Videoclip de "We No Who U R" (realizado por Gaspar Noë):
Gravado num castelo francês do século XIX, o disco teve como fonte de inspiração uma referência bem mais contemporânea, a Wikipedia, onde Cave confessa entreter-se durante horas em pesquisas que diluem a fronteira entre a realidade e o mito, o essencial e o supérfluo, o perene o temporário. Esse contraste, frequentemente aleatório, reflete-se nas narrativas ziguezagueantes de "Push the Sky Away", que depois de uma audição atenta mostram não ser tão díspares ou esquizofrénicas como ao primeiro impacto.

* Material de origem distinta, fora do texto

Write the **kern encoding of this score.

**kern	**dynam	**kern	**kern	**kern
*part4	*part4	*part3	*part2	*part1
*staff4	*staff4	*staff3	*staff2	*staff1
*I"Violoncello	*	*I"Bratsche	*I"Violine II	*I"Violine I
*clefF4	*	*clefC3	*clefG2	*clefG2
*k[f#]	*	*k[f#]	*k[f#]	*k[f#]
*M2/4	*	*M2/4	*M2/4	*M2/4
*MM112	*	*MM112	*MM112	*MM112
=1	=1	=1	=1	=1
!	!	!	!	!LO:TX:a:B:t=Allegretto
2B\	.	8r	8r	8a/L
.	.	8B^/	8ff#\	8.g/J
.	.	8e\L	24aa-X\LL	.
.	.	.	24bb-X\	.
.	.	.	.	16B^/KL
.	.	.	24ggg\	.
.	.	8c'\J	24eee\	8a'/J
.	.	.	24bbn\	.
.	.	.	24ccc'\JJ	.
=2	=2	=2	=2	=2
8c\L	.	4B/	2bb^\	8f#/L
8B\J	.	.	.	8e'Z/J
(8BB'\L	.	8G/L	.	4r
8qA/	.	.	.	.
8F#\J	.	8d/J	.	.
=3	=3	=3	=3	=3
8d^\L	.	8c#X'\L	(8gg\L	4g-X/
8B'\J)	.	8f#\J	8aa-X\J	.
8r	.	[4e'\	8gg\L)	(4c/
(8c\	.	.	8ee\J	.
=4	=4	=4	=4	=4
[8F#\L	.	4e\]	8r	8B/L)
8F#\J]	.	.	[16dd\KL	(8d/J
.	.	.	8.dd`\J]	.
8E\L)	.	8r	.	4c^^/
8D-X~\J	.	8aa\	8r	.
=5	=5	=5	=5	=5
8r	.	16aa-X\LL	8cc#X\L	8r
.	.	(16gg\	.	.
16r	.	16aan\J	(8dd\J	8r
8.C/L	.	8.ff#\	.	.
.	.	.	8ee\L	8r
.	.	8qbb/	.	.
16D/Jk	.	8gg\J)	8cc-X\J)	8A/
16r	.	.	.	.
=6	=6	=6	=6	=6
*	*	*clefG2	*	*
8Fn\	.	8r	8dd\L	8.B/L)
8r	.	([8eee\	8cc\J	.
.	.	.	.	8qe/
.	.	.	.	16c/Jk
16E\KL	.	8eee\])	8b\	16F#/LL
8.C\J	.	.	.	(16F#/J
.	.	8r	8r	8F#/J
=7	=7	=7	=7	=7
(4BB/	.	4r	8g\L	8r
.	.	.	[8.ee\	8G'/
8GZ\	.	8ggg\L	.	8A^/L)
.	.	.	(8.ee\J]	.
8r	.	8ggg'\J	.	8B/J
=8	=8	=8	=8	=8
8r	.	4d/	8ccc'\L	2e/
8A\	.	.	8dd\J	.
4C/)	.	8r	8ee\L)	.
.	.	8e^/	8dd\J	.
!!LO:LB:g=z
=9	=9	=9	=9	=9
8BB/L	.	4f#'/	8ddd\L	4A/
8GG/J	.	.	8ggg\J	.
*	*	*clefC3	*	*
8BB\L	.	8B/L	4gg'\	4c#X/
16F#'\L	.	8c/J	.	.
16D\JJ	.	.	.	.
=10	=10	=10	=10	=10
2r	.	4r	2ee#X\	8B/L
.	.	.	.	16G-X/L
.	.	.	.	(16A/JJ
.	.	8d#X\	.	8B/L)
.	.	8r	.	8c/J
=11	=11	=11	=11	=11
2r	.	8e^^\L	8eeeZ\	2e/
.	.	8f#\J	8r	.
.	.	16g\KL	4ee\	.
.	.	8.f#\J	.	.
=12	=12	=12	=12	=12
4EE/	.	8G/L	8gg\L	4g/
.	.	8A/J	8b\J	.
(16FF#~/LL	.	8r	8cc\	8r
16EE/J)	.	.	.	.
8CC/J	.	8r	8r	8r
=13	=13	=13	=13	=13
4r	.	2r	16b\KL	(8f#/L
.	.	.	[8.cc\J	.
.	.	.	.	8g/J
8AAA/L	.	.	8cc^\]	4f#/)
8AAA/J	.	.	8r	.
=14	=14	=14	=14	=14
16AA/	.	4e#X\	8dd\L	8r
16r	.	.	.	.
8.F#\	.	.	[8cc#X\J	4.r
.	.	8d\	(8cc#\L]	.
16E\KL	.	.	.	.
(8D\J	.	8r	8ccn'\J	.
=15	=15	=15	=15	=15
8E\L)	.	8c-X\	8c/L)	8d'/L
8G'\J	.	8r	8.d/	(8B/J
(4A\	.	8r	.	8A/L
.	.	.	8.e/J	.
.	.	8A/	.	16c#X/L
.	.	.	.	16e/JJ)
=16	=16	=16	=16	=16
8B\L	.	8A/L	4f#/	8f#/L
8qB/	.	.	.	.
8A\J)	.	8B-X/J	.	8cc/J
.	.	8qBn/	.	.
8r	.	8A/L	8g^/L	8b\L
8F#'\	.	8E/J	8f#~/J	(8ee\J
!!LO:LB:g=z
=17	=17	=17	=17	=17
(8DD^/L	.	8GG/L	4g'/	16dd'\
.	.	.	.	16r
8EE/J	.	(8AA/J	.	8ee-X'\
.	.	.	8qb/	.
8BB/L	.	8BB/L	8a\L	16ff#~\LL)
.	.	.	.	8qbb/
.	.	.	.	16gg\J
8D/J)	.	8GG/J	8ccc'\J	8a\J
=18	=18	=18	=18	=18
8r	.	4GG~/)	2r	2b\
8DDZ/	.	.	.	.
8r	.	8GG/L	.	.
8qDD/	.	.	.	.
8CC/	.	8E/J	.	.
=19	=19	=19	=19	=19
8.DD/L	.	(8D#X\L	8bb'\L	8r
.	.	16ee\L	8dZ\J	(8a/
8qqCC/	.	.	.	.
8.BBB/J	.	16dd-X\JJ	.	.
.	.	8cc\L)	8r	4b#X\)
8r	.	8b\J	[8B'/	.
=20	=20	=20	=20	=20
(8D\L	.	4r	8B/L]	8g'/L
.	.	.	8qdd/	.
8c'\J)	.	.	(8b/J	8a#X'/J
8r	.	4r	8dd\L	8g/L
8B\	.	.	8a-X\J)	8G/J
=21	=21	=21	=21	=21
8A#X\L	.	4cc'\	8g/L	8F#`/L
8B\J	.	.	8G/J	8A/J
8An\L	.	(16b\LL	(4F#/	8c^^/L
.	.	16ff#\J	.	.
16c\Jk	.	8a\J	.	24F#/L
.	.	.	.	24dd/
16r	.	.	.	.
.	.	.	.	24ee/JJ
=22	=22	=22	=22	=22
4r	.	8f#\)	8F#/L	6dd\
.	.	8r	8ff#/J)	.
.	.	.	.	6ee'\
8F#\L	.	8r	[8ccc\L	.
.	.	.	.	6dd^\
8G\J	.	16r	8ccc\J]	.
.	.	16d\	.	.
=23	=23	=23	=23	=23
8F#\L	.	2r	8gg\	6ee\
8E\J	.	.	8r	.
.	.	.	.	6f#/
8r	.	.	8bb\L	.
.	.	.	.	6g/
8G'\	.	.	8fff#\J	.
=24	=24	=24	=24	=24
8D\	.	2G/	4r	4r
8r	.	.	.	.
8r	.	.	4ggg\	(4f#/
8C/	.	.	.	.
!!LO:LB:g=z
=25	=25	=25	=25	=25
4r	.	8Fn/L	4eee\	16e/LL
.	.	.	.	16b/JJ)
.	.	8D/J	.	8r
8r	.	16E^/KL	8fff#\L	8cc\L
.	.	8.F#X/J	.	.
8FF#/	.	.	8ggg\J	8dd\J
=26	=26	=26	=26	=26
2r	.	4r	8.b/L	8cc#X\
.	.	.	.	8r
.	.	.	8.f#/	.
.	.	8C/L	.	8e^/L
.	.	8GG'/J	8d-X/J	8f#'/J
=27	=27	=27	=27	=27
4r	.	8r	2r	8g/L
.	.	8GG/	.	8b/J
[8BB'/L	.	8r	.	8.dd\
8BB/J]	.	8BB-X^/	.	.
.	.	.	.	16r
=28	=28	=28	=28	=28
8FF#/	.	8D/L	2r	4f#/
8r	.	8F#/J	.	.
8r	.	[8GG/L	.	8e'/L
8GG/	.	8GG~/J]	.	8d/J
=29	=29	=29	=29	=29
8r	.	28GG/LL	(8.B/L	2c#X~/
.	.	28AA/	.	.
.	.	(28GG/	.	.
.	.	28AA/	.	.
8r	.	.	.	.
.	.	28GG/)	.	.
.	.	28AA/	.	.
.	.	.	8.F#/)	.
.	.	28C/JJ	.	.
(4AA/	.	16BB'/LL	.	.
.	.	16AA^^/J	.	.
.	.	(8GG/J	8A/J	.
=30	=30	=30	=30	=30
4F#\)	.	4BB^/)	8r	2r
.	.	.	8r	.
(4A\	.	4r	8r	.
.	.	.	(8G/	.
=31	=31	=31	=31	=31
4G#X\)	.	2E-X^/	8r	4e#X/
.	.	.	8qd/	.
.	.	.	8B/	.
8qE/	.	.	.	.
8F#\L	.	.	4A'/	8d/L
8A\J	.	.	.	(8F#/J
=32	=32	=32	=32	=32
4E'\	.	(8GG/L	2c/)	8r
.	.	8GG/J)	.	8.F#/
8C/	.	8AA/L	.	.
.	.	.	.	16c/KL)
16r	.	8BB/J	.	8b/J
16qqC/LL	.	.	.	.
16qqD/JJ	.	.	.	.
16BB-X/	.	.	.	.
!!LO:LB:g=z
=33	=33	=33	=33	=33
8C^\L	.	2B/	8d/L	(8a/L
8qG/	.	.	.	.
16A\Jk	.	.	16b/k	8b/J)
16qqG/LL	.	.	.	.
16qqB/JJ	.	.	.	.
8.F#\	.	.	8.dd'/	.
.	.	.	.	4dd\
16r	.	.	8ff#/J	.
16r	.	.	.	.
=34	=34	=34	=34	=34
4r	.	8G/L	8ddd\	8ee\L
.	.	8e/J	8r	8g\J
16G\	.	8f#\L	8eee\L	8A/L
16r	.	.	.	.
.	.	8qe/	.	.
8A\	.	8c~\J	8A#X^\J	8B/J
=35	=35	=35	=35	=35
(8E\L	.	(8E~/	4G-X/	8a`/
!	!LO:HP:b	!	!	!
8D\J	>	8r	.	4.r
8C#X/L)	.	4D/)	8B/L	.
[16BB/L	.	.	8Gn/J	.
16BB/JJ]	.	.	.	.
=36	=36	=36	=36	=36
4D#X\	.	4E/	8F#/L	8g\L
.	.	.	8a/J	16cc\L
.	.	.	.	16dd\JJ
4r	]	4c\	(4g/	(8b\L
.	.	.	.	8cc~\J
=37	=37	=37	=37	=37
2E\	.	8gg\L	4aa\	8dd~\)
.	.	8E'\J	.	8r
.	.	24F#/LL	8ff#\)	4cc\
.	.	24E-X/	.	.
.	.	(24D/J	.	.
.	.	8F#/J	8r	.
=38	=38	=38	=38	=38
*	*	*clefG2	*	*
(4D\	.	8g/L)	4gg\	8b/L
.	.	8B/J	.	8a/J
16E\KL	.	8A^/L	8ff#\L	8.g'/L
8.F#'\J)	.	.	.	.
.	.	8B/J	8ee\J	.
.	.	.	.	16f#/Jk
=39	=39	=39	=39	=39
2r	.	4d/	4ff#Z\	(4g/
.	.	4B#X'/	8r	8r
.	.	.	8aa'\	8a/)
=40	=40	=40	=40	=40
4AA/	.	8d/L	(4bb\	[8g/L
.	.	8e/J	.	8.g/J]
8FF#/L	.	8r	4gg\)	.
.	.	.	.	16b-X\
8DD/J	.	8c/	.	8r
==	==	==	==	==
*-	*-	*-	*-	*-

Da disparidade nasce assim a coesão de um conjunto de canções que, não se assumindo como álbum conceptual, fazem mais sentido como um todo do que ouvidas individualmente - as interligações entre alguns momentos são fortes ao ponto de haver uma faixa, "Finishing Jubilee Street", influenciada pelo processo de composição de outra, "Jubilee Street".
Com um novelo narrativo complexo, para não dizer confuso, "Push the Sky Away" poderia cair num exercício de estilo entediante e presunçoso, não se desse o caso de ter algumas canções em que a letra e a música casam na perfeição. "We No Who U R" é logo a primeira e impõe um patamar demasiado alto, mas a faixa-título, o momento mais minimalista, fecha o disco num episódio tão ou mais inspirado. Epílogo solene, de atmosfera esparsa e assente no órgão, mostra Cave a desafiar o céu (e os seus limites) depois de ter mostrado respeito pelo mar em canções anteriores, num desfecho simultaneamente sóbrio e maior do que a vida.
Videoclip de "Jubilee Street" (realizado por John Hillcoat):
Também com uma banda em topo de forma, "Jubilee Street", belíssimo novo single, parte de um riff de guitarra repetido para chegar, já perto do final, a uma graciosa explosão de violinos, cereja em cima do bolo de um crescendo hipnótico. As explosões e crescendos ficam-se, aliás, por aí, já que grande parte do alinhamento de "Push the Sky Away" propõe uma elegância nervosa, geralmente enleante, mas que fica sempre a um passo do clímax. É o caso de "Wide Lovely Eyes" ou "We Real Cool" (outro título que parece tirado de uma canção de Ke$ha), que deixam as guitarras a marinar sem nunca as soltarem (embora a segunda tenha direito a um breve remate com um violino fantasmagórico). Essa opção marca também "Water's Edge" sem que o resultado soe tanto a uma canção inacabada: a fricção instrumental, aliada à voz de um Cave em registo spoken word, é uma boa moldura sonora para as imagens de desejo, inocência e morte à beira-mar, nascidas de um relato sobre rapazes do campo e raparigas da cidade.
Este jogo de texturas, com uma presença regular de loops e harmonias de quadros quase cinematográficos, deverá qualquer coisa à colaboração entre Cave e Warren Ellis em muitas bandas sonoras nos últimos anos. Dos arranjos aos ambientes, o álbum importa traços dessa estética enquanto os Bad Seeds surgem aqui, pela primeira vez, sem Mick Harvey, cujo contributo moldou, desde o início, muito do que viria a ser o som do grupo. "Push the Sky Away" prova que um recomeço, quinze álbuns depois, não só é possível como faz sentido - mesmo quando não chega a transformar ideias intrigantes em grandes canções.